作者:Salles Thiago*; Rocha Leonardo; Goncalves Marcos Andre; Almeida Jussara M; Mourao Fernando; Meira Wagner Jr; Viegas Felipe
来源:Journal of the Association for Information Science and Technology, 2016, 67(7): 1639-1667.
DOI:10.1002/asi.23452

摘要

Automatic text classification (TC) continues to be a relevant research topic and several TC algorithms have been proposed. However, the majority of TC algorithms assume that the underlying data distribution does not change over time. In this work, we are concerned with the challenges imposed by the temporal dynamics observed in textual data sets. We provide evidence of the existence of temporal effects in three textual data sets, reflected by variations observed over time in the class distribution, in the pairwise class similarities, and in the relationships between terms and classes. We then quantify, using a series of full factorial design experiments, the impact of these effects on four well-known TC algorithms.
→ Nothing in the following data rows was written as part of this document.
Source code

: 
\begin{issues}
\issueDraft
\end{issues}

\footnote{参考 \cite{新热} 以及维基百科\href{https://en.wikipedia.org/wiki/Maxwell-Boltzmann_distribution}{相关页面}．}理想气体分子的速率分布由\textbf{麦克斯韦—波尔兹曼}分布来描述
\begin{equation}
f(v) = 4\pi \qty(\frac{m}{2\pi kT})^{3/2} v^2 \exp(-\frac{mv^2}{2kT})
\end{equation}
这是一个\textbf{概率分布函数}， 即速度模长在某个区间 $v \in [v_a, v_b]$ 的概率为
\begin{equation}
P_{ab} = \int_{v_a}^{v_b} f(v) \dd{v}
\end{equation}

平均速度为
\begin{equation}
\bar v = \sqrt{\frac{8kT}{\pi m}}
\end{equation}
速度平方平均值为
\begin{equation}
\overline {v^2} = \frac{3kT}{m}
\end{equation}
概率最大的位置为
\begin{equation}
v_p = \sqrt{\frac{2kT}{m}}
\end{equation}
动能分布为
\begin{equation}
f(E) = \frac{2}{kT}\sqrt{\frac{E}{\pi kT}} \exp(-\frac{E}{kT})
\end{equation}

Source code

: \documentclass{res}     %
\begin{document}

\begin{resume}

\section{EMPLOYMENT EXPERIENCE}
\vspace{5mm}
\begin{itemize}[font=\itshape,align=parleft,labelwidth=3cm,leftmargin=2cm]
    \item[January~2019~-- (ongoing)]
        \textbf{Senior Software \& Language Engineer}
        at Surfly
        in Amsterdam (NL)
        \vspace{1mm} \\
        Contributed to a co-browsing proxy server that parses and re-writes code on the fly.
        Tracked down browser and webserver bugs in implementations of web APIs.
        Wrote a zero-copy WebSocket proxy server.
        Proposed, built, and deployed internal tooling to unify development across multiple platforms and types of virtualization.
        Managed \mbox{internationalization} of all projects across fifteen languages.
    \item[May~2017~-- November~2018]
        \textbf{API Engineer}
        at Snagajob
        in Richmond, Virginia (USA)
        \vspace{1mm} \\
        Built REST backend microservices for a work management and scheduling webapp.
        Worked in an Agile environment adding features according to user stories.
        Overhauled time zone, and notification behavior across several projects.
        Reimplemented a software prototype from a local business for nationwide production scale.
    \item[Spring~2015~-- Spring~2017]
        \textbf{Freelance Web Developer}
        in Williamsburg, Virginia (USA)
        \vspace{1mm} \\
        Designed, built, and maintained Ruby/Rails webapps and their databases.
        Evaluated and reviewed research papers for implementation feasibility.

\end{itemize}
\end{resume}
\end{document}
We show that these temporal effects affect each analyzed data set differently and that they restrict the performance of each considered TC algorithm to different extents. The reported quantitative analyses, which are the original contributions of this article, provide valuable new insights to better understand the behavior of TC algorithms when faced with nonstatic (temporal) data distributions and highlight important requirements for the proposal of more accurate classification models.

  • 出版日期2016-7